The mean curvature equation on semidirect products $\mathbb{R}^2\rtimes_A\mathbb{R}$: Height estimates and Scherk-like graphs

TL;DR

This paper investigates height estimates and existence of Scherk-like minimal graphs in semidirect product spaces with a focus on prescribed mean curvature equations, extending classical results to more general Lie group settings.

Contribution

It establishes uniform height estimates for mean curvature graphs in semidirect product spaces and proves existence results for minimal graphs with prescribed boundary conditions.

Findings

Height estimates depend on domain and parameter alpha.

Oscillation of minimal graphs tends to zero or infinity based on boundary values.

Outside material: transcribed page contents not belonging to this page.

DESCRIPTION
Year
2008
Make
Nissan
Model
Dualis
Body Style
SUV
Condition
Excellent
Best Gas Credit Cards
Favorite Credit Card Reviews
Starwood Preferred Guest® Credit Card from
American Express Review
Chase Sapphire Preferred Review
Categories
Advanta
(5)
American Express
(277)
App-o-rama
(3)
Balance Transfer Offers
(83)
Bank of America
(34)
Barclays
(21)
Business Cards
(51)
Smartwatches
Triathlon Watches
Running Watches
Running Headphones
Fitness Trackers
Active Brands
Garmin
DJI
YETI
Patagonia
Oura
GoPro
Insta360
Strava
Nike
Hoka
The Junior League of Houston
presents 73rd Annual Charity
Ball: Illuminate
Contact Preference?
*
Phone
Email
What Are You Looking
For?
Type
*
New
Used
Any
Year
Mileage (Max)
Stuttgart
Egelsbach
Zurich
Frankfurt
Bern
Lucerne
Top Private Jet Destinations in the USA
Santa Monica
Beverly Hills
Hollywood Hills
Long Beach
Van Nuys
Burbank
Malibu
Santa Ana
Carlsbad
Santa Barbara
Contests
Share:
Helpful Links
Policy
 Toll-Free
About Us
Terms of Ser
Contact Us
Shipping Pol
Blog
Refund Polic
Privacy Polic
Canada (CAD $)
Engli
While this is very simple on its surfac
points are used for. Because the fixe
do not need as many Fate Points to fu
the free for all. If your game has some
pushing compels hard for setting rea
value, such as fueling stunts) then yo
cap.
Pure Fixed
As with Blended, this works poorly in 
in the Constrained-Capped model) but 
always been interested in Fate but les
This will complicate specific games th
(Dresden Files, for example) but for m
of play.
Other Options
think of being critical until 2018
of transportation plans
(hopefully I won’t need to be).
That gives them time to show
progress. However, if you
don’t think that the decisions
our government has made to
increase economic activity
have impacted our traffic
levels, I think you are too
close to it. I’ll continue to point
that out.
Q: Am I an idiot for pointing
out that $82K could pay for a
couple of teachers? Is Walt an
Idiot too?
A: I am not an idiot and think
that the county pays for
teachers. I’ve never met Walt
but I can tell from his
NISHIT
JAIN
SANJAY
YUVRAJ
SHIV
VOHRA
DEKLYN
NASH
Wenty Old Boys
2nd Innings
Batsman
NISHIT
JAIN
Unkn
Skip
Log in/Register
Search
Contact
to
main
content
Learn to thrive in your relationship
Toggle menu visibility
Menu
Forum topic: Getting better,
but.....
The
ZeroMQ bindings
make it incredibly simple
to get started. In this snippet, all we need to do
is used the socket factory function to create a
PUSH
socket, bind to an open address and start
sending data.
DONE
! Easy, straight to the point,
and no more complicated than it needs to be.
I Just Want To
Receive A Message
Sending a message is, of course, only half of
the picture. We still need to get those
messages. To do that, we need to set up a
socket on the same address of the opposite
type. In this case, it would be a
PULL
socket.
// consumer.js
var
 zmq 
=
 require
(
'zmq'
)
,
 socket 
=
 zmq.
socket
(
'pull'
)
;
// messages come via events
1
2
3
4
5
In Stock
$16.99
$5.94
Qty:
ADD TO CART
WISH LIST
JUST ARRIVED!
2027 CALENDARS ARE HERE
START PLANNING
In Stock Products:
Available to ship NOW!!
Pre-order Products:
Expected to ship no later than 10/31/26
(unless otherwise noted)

Existence of minimal graphs with prescribed boundary curves is demonstrated.

Abstract

On the ambient space of a Lie group with a left invariant metric that is isometric and isomorphic to a semidirect product $\mathbb{R}^2\rtimes_A\mathbb{R}$, we consider a domain $\Omega\subseteq \mathbb{R}^2\rtimes_A\{0\}$ and vertical $\pi$-graphs over $\Omega$ and study the partial differential equation a function $u:\Omega \rightarrow \mathbb{R}$ must satisfy in order to have prescribed mean curvature $H$. Using techniques from quasilinear elliptic equations we prove that if a $\pi-$graph has non-negative mean curvature, then it satisfy some uniform height estimates that depend on $\Omega$ and on a parameter $\alpha$, given a priori. When $\text{trace}(A) > 0$, these estimates imply that the oscillation of a minimal graph assuming the same constant value $n$ along the boundary tends to zero when $n\rightarrow + \infty$ and goes to $+ \infty$ if $n\rightarrow - \infty$. Furthermore, we use some of the estimates, allied with techniques from Killing graphs, to prove the existence of minimal $\pi-$graphs assuming the value $0$ along a piecewise smooth curve $\gamma$ with endpoints $p_1,\,p_2$ and having as boundary $\gamma \cup (\{p_1\}\times[0,\,+\infty))\cup(\{p_2\}\times[0,\,+\infty))$.